• **Try it**:
Show each line of the material below that contains the word "della", copying every such line in full.

• **Given entries**:
[Start of section]
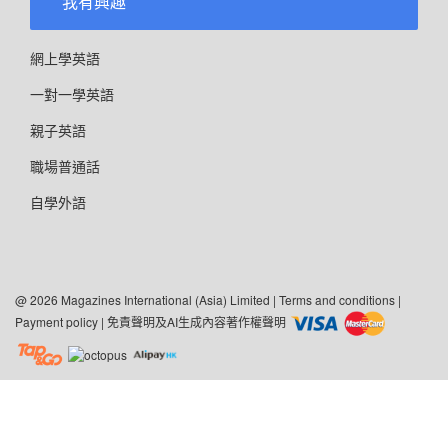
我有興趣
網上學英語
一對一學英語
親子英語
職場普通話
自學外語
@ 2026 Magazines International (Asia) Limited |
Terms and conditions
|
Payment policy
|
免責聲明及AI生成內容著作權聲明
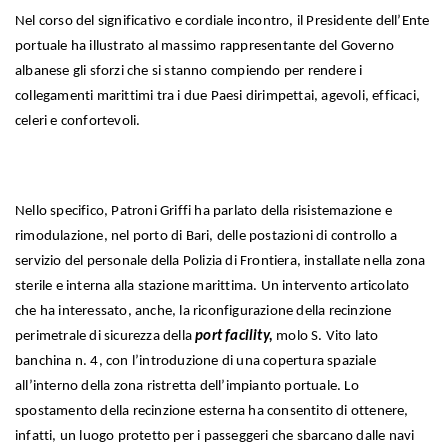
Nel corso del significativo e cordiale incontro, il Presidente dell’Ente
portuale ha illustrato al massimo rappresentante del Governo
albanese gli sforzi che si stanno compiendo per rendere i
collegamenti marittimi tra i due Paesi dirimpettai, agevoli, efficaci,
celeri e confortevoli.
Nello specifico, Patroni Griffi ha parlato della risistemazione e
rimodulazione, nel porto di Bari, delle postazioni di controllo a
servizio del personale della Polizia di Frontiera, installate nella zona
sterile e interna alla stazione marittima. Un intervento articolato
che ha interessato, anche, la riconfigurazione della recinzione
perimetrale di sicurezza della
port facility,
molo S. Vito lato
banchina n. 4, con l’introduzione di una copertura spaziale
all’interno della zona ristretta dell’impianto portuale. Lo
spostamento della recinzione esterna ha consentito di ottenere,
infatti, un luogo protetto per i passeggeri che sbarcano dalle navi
[End of section]
[Start of section]
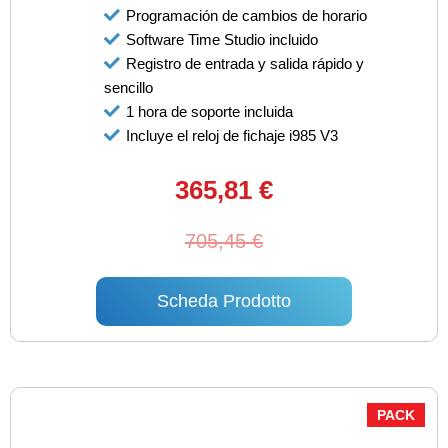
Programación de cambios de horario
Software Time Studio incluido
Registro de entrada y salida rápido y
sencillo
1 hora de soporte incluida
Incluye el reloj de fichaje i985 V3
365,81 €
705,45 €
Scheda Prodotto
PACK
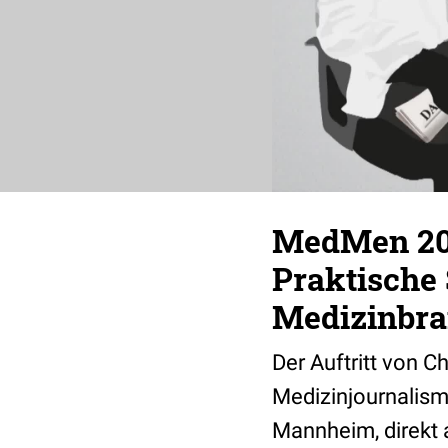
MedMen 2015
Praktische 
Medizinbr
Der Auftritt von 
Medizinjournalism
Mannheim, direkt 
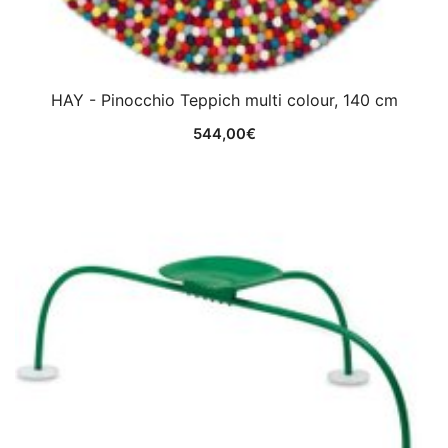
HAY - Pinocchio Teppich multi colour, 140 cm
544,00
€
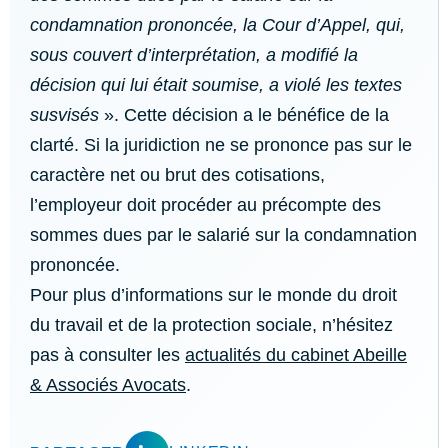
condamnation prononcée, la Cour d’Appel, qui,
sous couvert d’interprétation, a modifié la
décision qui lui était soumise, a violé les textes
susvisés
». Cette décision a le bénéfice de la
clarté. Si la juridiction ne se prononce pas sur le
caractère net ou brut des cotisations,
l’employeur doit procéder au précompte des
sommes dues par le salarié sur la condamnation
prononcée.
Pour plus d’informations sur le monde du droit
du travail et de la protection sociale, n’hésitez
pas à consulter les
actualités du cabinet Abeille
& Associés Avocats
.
[End of section]
• **Reply**:
Nello specifico, Patroni Griffi ha parlato della risistemazione e
servizio del personale della Polizia di Frontiera, installate nella zona
che ha interessato, anche, la riconfigurazione della recinzione
perimetrale di sicurezza della
all’interno della zona ristretta dell’impianto portuale. Lo
spostamento della recinzione esterna ha consentito di ottenere,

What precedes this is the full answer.